While corporate-driven globalization may be down, it
is not out. Though discredited, many pro-globalization neoliberal
policies remain in place in many economies, for lack of credible
alternative policies in the eyes of technocrats. With talks dead-ended
at the WTO, the big trading powers are emphasizing free trade
agreements (FTAs) and economic partnership agreements (EPAs) with
developing countries. These agreements are in many ways more dangerous
than the multilateral negotiations at the WTO since they often require
greater concessions in terms of market access and tighter enforcement
of intellectual property rights.

However, things are no longer that easy for the
corporations and trading powers. Doctrinaire neoliberals are being
eased out of key positions, giving way to pragmatic technocrats who
often subvert neoliberal policies in practice owing to popular
pressure. When it comes to FTAs, the global south is becoming aware of
the dangers and is beginning to resist. Key South American governments
under pressure from their citizenries derailed the Free Trade of the
Americas (FTAA) — the grand plan of George W. Bush for the Western
hemisphere — during the Mar del Plata conference in November 2005.

Also, one of the reasons many people resisted Prime
Minister Thaksin Shinawatra in the months before the recent coup in
Thailand was his rush to conclude a free trade agreement with the
United States. Indeed, in January this year, some 10,000 protesters
tried to storm the building in Chiang Mai, Thailand, where U.S. and
Thai officials were negotiating.
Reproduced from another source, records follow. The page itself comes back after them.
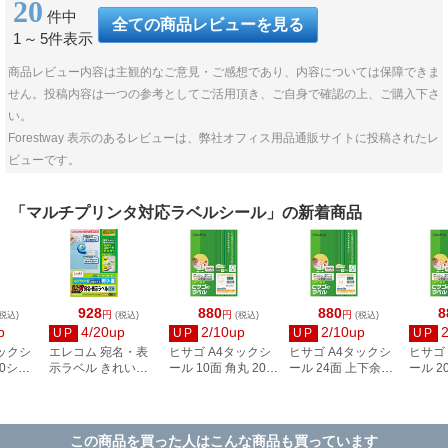
20
件中
全ての商品レビューを見る
1
～
5件表示
商品レビュー内容は主観的なご意見・ご感想であり、内容については保障できま
せん。投稿内容は一つの参考としてご活用頂き、ご自身で確認の上、ご購入下さ
い。
Forestway 表示のあるレビューは、弊社オフィス用品通販サイトに投稿されたレ
ビューです。
「マルチプリンタ対応ラベルシール」の新着商品
928
880
880
8
円
円
円
税込)
(税込)
(税込)
(税込)
p
4/20up
2/10up
2/10up
UP
UP
UP
UP
タックシ
エレコム 宛名・表
ヒサゴ A4タックシ
ヒサゴ A4タックシ
ヒサゴ
00シー
示ラベル きれい貼
ール 10面 角丸 20シ
ール 24面 上下余白
ール 2
3
44面付 20枚 EDT-
ート FSCOP868
20シート
FSCOP
TMEX44
FSCOP883
この商品を買った人はこんな商品も買っています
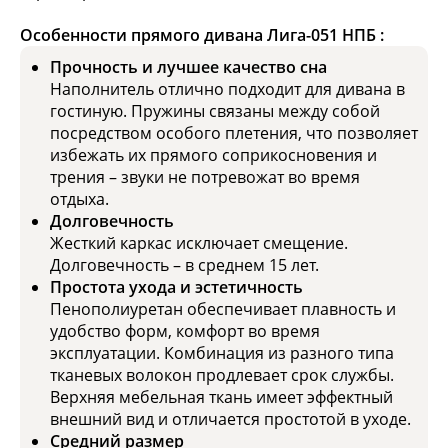
Особенности прямого дивана Лига-051 НПБ :
Прочность и лучшее качество сна
Наполнитель отлично подходит для дивана в
гостиную. Пружины связаны между собой
посредством особого плетения, что позволяет
избежать их прямого соприкосновения и
трения – звуки не потревожат во время
отдыха.
Долговечность
Жесткий каркас исключает смещение.
Долговечность – в среднем 15 лет.
Простота ухода и эстетичность
Пенополиуретан обеспечивает плавность и
удобство форм, комфорт во время
эксплуатации. Комбинация из разного типа
тканевых волокон продлевает срок службы.
Верхняя мебельная ткань имеет эффектный
внешний вид и отличается простотой в уходе.
Средний размер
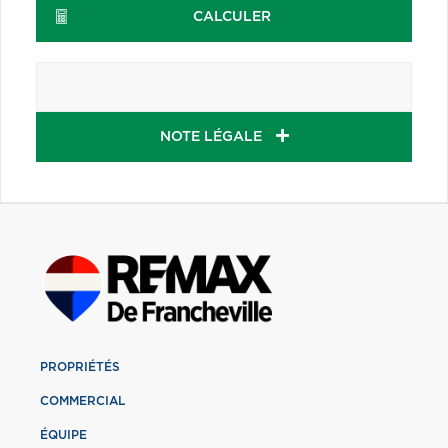
CALCULER
NOTE LÉGALE
PROPRIÉTÉS
COMMERCIAL
ÉQUIPE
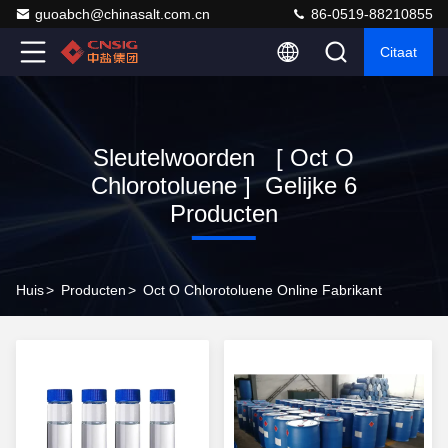
guoabch@chinasalt.com.cn
86-0519-88210855
Citaat
Sleutelwoorden [ Oct O
Chlorotoluene ] Gelijke 6
Producten
Huis
>
Producten
>
Oct O Chlorotoluene Online Fabrikant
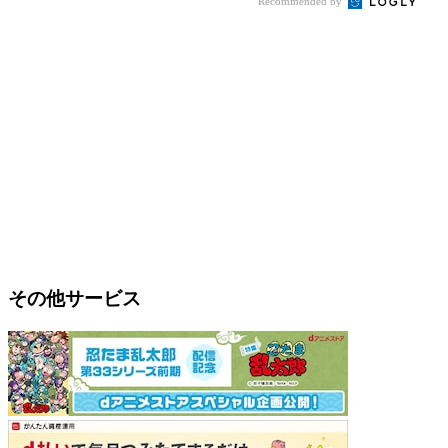
Recommended by
その他サービス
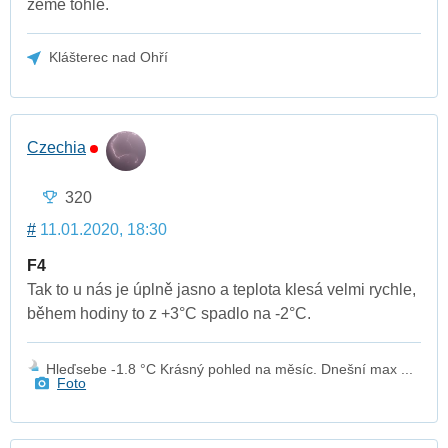
země tohle.
Klášterec nad Ohří
Czechia
320
#
11.01.2020, 18:30
F4
Tak to u nás je úplně jasno a teplota klesá velmi rychle,
během hodiny to z +3°C spadlo na -2°C.
Hleďsebe -1.8 °C Krásný pohled na měsíc. Dnešní max ...
Foto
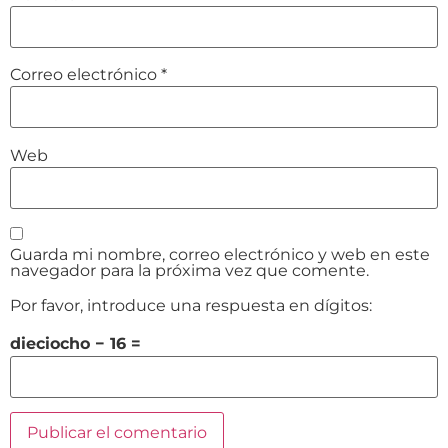
Correo electrónico
*
Web
Guarda mi nombre, correo electrónico y web en este
navegador para la próxima vez que comente.
Por favor, introduce una respuesta en dígitos:
dieciocho − 16 =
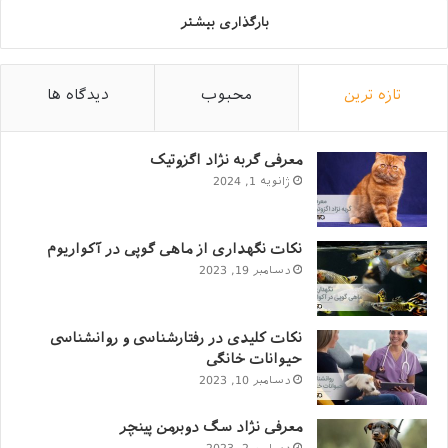
بارگذاری بیشتر
تازه ترین
محبوب
دیدگاه ها
معرفی گربه نژاد اگزوتیک
ژانویه 1, 2024
نکات نگهداری از ماهی گوپی در آکواریوم
دسامبر 19, 2023
نکات کلیدی در رفتارشناسی و روانشناسی
حیوانات خانگی
دسامبر 10, 2023
معرفی نژاد سگ دوبرمن پینچر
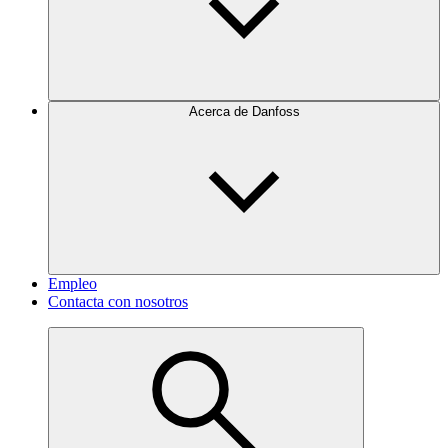
Acerca de Danfoss
Empleo
Contacta con nosotros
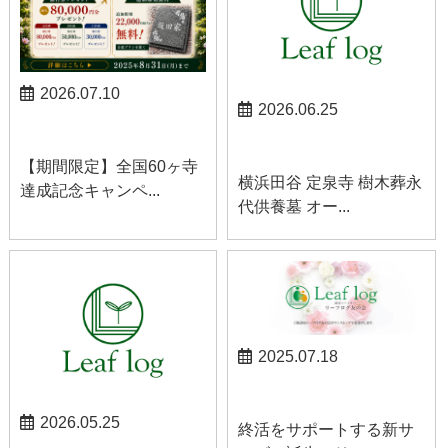
2026.07.10
2026.06.25
お知らせ
お知らせ
【期間限定】全国60ヶ寺
横浜田谷 定泉寺 樹木葬永
達成記念キャンペ...
代供養墓 オー...
2025.07.18
お知らせ
2026.05.25
終活をサポートする新サ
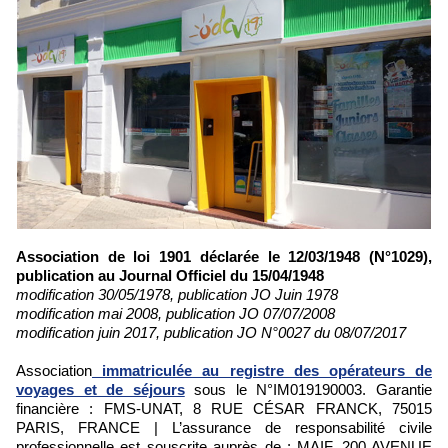
Association de loi 1901 déclarée le 12/03/1948 (N°1029),
publication au Journal Officiel du 15/04/1948
modification 30/05/1978, publication JO Juin 1978
modification mai 2008, publication JO 07/07/2008
modification juin 2017, publication JO N°0027 du 08/07/2017
Association
immatriculée au registre des opérateurs de
voyages et de séjours
sous le N°IM019190003. Garantie
financière : FMS-UNAT, 8 RUE CÉSAR FRANCK, 75015
PARIS, FRANCE | L’assurance de responsabilité civile
professionnelle est souscrite auprès de : MAIF, 200 AVENUE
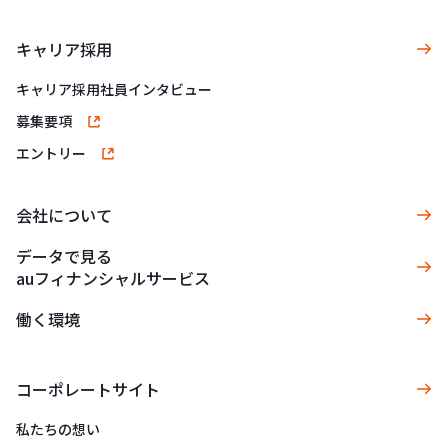
キャリア採用
キャリア採用社員インタビュー
募集要項
エントリー
会社について
データで見る
auフィナンシャルサービス
働く環境
コーポレートサイト
私たちの想い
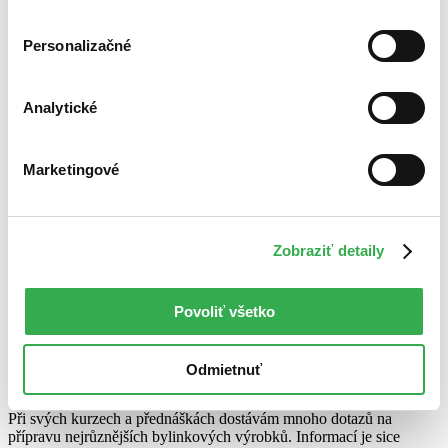
cookies. Ďakujeme!
Personalizačné
Analytické
Marketingové
Zobraziť detaily
Povoliť všetko
Bylinky od kořenů k plodům
CZ
Praktické bylinkaření od jara do zimy
Odmietnuť
Radka Svatošová
Při svých kurzech a přednáškách dostávám mnoho dotazů na
přípravu nejrůznějších bylinkových výrobků. Informací je sice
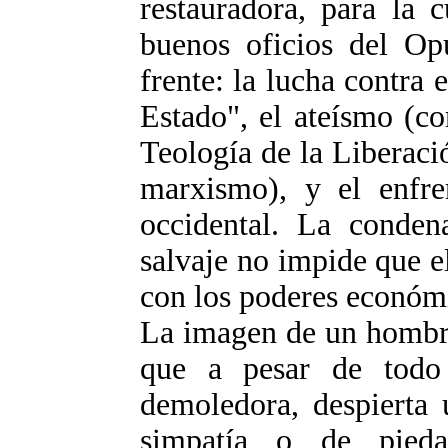
restauradora, para la c
buenos oficios del Op
frente: la lucha contra
Estado", el ateísmo (c
Teología de la Liberaci
marxismo), y el enfre
occidental. La condena
salvaje no impide que e
con los poderes económi
La imagen de un hombre
que a pesar de todo
demoledora, despierta 
simpatía o de pied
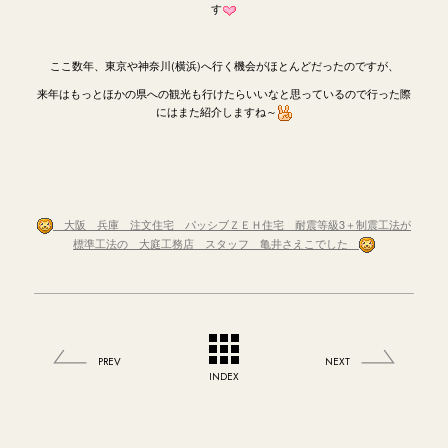
す
ここ数年、東京や神奈川(横浜)へ行く機会がほとんどだったのですが、
来年はもっとほかの県への観光も行けたらいいなと思っているので行った際
にはまた紹介しますね～
大阪 兵庫 注文住宅 パッシブＺＥＨ住宅 耐震等級3＋制震工法が
標準工法の 大庭工務店 スタッフ 亀井さえこでした
PREV
NEXT
INDEX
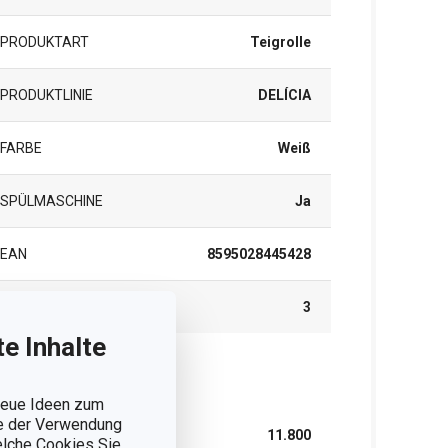
PRODUKTART
Teigrolle
PRODUKTLINIE
DELÍCIA
FARBE
Weiß
SPÜLMASCHINE
Ja
EAN
8595028445428
GARANTIE (IN JAHREN)
3
e Inhalte
rpackung
 neue Ideen zum
ie der Verwendung
BREITE (CM)
11.800
welche Cookies Sie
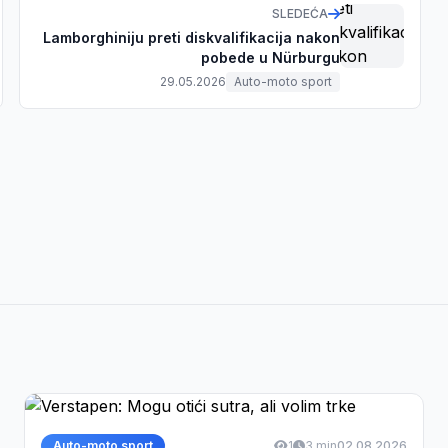
SLEDEĆA
Lamborghiniju preti diskvalifikacija nakon
pobede u Nürburgu
29.05.2026
Auto-moto sport
Auto-moto sport
1
3 min
02.08.2026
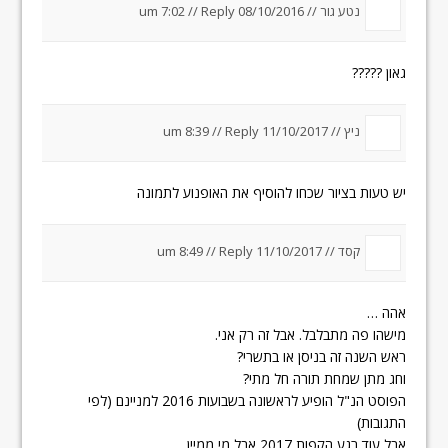
נטע גור //
08/10/2016 um 7:02
Reply
//
גאון ?????
ניץ //
11/10/2017 um 8:39
Reply
//
יש טעות בציור שכחו להוסיף את האופנוע לתמונה
קסד //
11/10/2017 um 8:49
Reply
//
אהה …
מישהו פה מתבלבל. אבל זה רק אני.
ראש השנה זה בניסן או בתשרי?
וחג מתן שמחת תורה חל מתי?
הפוסט הנ"ל הופיע לראשונה בשבועות 2016 למניינם (לפי
התגובות)
אבל עוד רגע הקפות 2017 אבל מי ממיין…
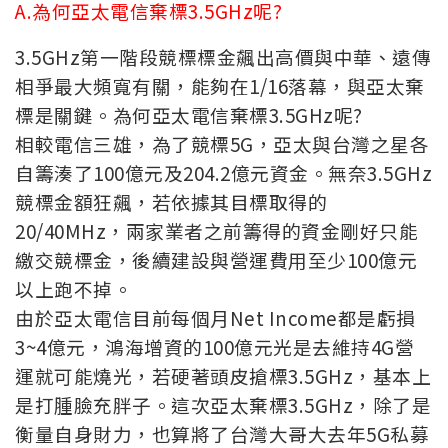
A.為何亞太電信棄標3.5GHz呢?
3.5GHz第一階段競標標金飆出高價與中華、遠傳
相爭最大頻寬有關，能夠在1/16落幕，與亞太棄
標是關鍵。為何亞太電信棄標3.5GHz呢?
相較電信三雄，為了競標5G，亞太與台灣之星各
自籌湊了100億元及204.2億元資金。無奈3.5GHz
競標金額狂飆，若依據其目標取得的
20/40MHz，兩家業者之前籌得的資金剛好只能
繳交競標金，後續建設與營運費用至少100億元
以上跑不掉。
由於亞太電信目前每個月Net Income都是虧損
3~4億元，鴻海增資的100億元光是去維持4G營
運就可能燒光，若硬著頭皮搶標3.5GHz，基本上
是打腫臉充胖子。這次亞太棄標3.5GHz，除了是
衡量自身財力，也算將了台灣大哥大去年5G私募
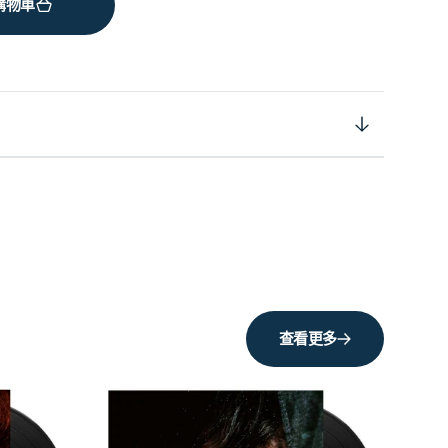
購物車
查看更多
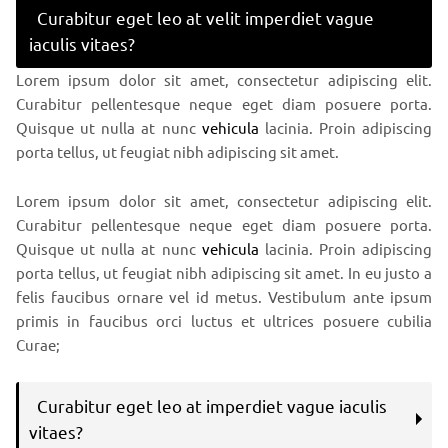
Curabitur eget leo at velit imperdiet vague
iaculis vitaes?
Lorem ipsum dolor sit amet, consectetur adipiscing elit.
Curabitur pellentesque neque eget diam posuere porta.
Quisque ut nulla at nunc
vehicula
lacinia. Proin adipiscing
porta tellus, ut feugiat nibh adipiscing sit amet.
Lorem ipsum dolor sit amet, consectetur adipiscing elit.
Curabitur pellentesque neque eget diam posuere porta.
Quisque ut nulla at nunc
vehicula
lacinia. Proin adipiscing
porta tellus, ut feugiat nibh adipiscing sit amet. In eu justo a
felis faucibus ornare vel id metus. Vestibulum ante ipsum
primis in faucibus orci luctus et ultrices posuere cubilia
Curae;
Curabitur eget leo at imperdiet vague iaculis
vitaes?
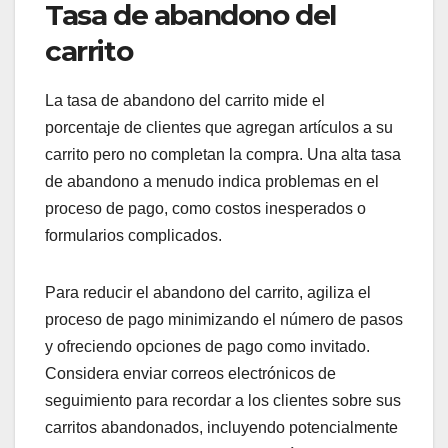
Tasa de abandono del
carrito
La tasa de abandono del carrito mide el
porcentaje de clientes que agregan artículos a su
carrito pero no completan la compra. Una alta tasa
de abandono a menudo indica problemas en el
proceso de pago, como costos inesperados o
formularios complicados.
Para reducir el abandono del carrito, agiliza el
proceso de pago minimizando el número de pasos
y ofreciendo opciones de pago como invitado.
Considera enviar correos electrónicos de
seguimiento para recordar a los clientes sobre sus
carritos abandonados, incluyendo potencialmente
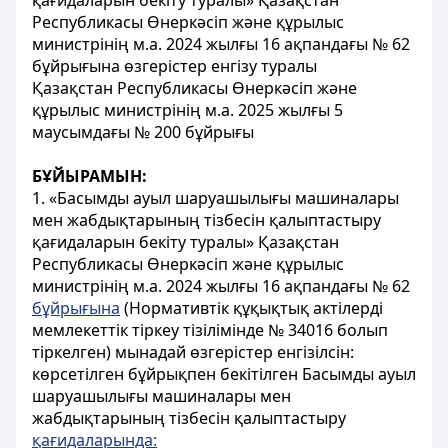
қағидаларын бекіту туралы» Қазақстан
Республикасы Өнеркәсіп және құрылыс
министрінің м.а. 2024 жылғы 16 ақпандағы № 62
бұйрығына өзгерістер енгізу туралы
Қазақстан Республикасы Өнеркәсіп және
құрылыс министрінің м.а. 2025 жылғы 5
маусымдағы № 200 бұйрығы
БҰЙЫРАМЫН:
1. «Басымды ауыл шаруашылығы машиналары
мен жабдықтарының тізбесін қалыптастыру
қағидаларын бекіту туралы» Қазақстан
Республикасы Өнеркәсіп және құрылыс
министрінің м.а. 2024 жылғы 16 ақпандағы № 62
бұйрығына
(Нормативтік құқықтық актілерді
мемлекеттік тіркеу тізілімінде № 34016 болып
тіркелген) мынадай өзгерістер енгізілсін:
көрсетілген бұйрықпен бекітілген Басымды ауыл
шаруашылығы машиналары мен
жабдықтарының тізбесін қалыптастыру
қағидаларында:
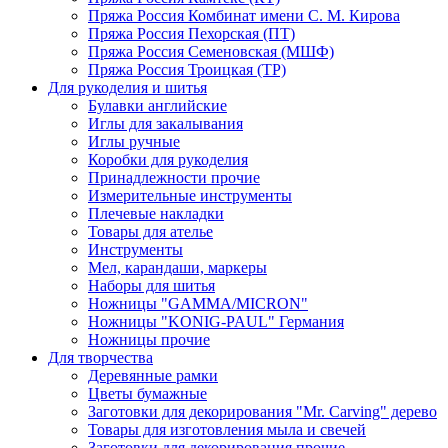
Пряжа Россия Комбинат имени С. М. Кирова
Пряжа Россия Пехорская (ПТ)
Пряжа Россия Семеновская (МШФ)
Пряжа Россия Троицкая (ТР)
Для рукоделия и шитья
Булавки английские
Иглы для закалывания
Иглы ручные
Коробки для рукоделия
Принадлежности прочие
Измерительные инструменты
Плечевые накладки
Товары для ателье
Инструменты
Мел, карандаши, маркеры
Наборы для шитья
Ножницы "GAMMA/MICRON"
Ножницы "KONIG-PAUL" Германия
Ножницы прочие
Для творчества
Деревянные рамки
Цветы бумажные
Заготовки для декорирования "Mr. Carving" дерево
Товары для изготовления мыла и свечей
Заготовки для декорирования прочие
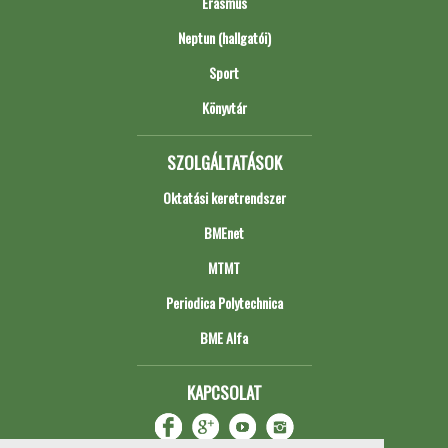
Erasmus
Neptun (hallgatói)
Sport
Könyvtár
SZOLGÁLTATÁSOK
Oktatási keretrendszer
BMEnet
MTMT
Periodica Polytechnica
BME Alfa
KAPCSOLAT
The government that succeeded
Thaksin’s has put the U.S.-Thai FTA on hold, and movements seeking to
stop FTAs elsewhere have been inspired by the success of the Thai
efforts.

The retreat from neoliberal globalization is most
marked in Latin America. Long exploited by foreign energy giants,
Bolivia under President Evo Morales has nationalized its energy
resources. Nestor Kirchner of Argentina gave an example of how
developing country governments can face down finance capital when he
forced northern bondholders to accept only 25 cents of every dollar
Argentina owed them. Hugo Chavez has launched an ambitious plan for
regional integration, the Bolivarian Alternative for the Americas
(ALBA), based on genuine economic cooperation instead of free trade,
with little or no participation by northern TNCs, and driven by what
Chavez himself describes as a “logic beyond capitalism.”

Globalization in Perspective

From today’s vantage point, globalization appears to
have been not a new, higher phase in the development of capitalism but
a response to the underlying structural crisis of this system of
production. Fifteen years since it was trumpeted as the wave of the
future, globalization seems to have been less a “brave new phase” of
the capitalist adventure than a desperate effort by global capital to
escape the stagnation and disequilibria overtaking the global economy
in the 1970s and 1980s. The collapse of the centralized socialist
regimes in Central and Eastern Europe deflected people’s attention from
this reality in the early 1990s.

Many in progressive circles still think that the
task at hand is to “humanize” globalization. Globalization, however, is
a spent force. Today’s multiplying economic and political conflicts
resemble, if anything, the period following the end of what historians
refer to as the first era of globalization, which extended from 1815 to
the eruption of World War I in 1914. The urgent task is not to steer
corporate-driven globalization in a “social democratic” direction but
to manage its retreat so that it does not bring about the same chaos
and runaway conflicts that marked its demise in that earlier era.